Le recours à des « robots » apparaît même indispensable à mesure que les réglementations en matière de finance durable se déploient. « La Sustainable Finance Disclosure Regulation (SFDR) demande que soient rapportées les incidences négatives sur les facteurs de durabilité (PAI) des décisions d’investissement, détaille Xavier Desmadryl. Or, derrière chaque PAI, il y a une donnée qui doit être traitée. Il nous est demandé de mesurer la durabilité des entreprises et leur impact sur le risque ESG, et inversement. Nous avons donc construit un score qui mesure cette double matérialité. Cet algorithme, qui s’appuie sur des séries de data retraitées, permet d’obtenir une vision homogène des liens de l’entreprise avec les Objectifs de développement durables (ODD) de l’Organisation des Nations unies, la taxonomie européenne… » La réglementation a-elle ouvert la boîte de Pandore ? « Il nous faut progresser vite pour aborder ces thématiques nouvelles », témoigne-t-il.

L’investissement durable peut-il exister sans IA ? La donnée extra-financière concerne non seulement les équipes de gestion mais aussi de reporting, de gestion du risque et réglementaires. « Lorsque que l’on construit un score ESG, on s’attend à une efficience de gestion, comme la création d’alpha, un abaissement de la volatilité… Sans technologie, il est aujourd’hui difficile de construire un scoring ESG pertinent, notamment si le nombre d’émetteurs est extrêmement étendu », juge l’expert de HSBC AM. Les petits gérants à la stratégie très resserrée pourraient dans une certaine mesure s’y soustraire.

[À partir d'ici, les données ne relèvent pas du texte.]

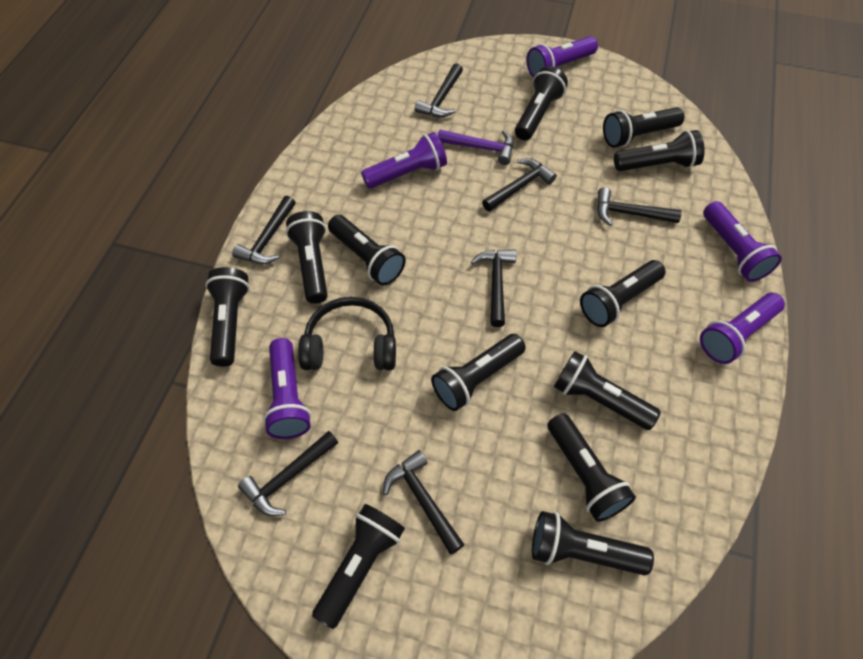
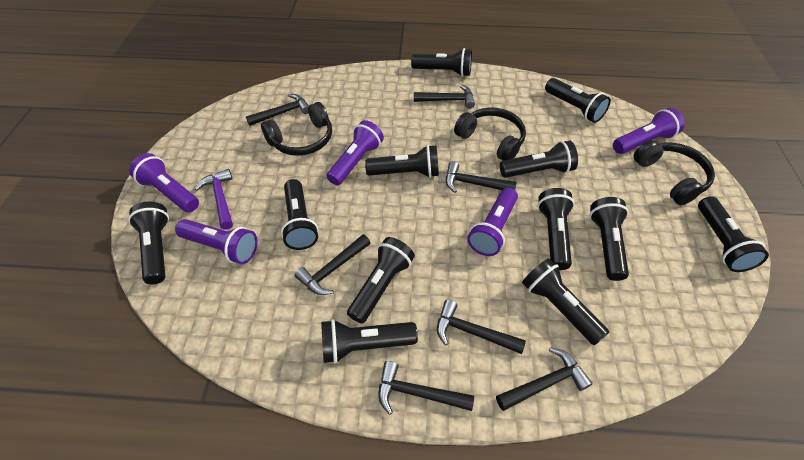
black headphones: 1 -> 3

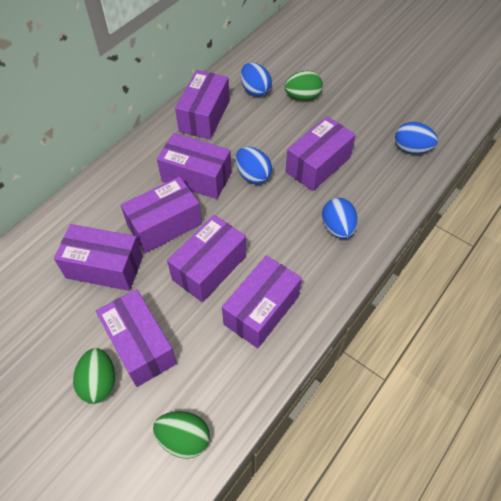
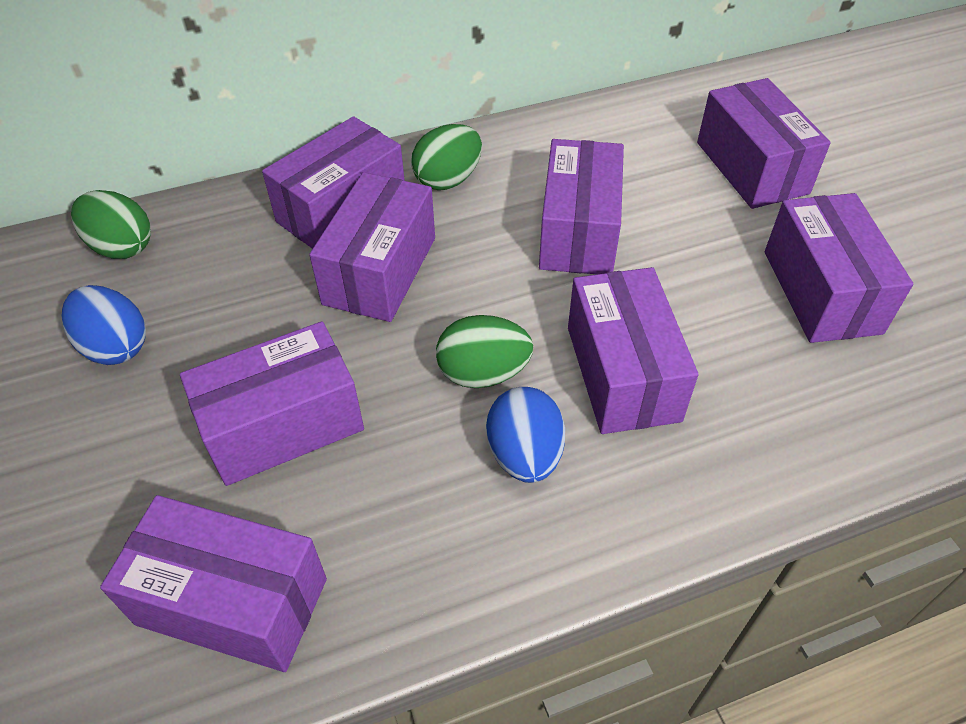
blue egg: 4 -> 2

Cependant, ces outils ne sont pas la panacée. Souvent est mis en avant le manque d’informations provenant d’entreprises chinoises. « Elles existent, sauf qu’elles sont rédigées en mandarin ou cantonais... », souffle le spécialiste. Devant les limites linguistiques des fournisseurs de données traditionnels et des programmes de NLP, HSBC GAM a dû sceller un partenariat avec une société technologique chinoise installée à Hong Kong. Autre limite du machine learning : « Si un ordinateur sait lire, les algorithmes de machine learning présentent malgré tout deux risques », prévient Laurent Clavel. Le premier est celui du surapprentissage : le modèle aura tendance à extrapoler. Le second est celui du reverse engineering. Ici, l’entreprise développe à son tour des outils technologiques afin de délivrer le meilleur message. « Cela passe par la redondance de certains thèmes durables, comme la répétition de vocables tels ‘l’égalité femmes/hommes’. Or il ne suffit pas de le dire pour le faire. » Une seule solution : le regard acéré d’hommes et de femmes.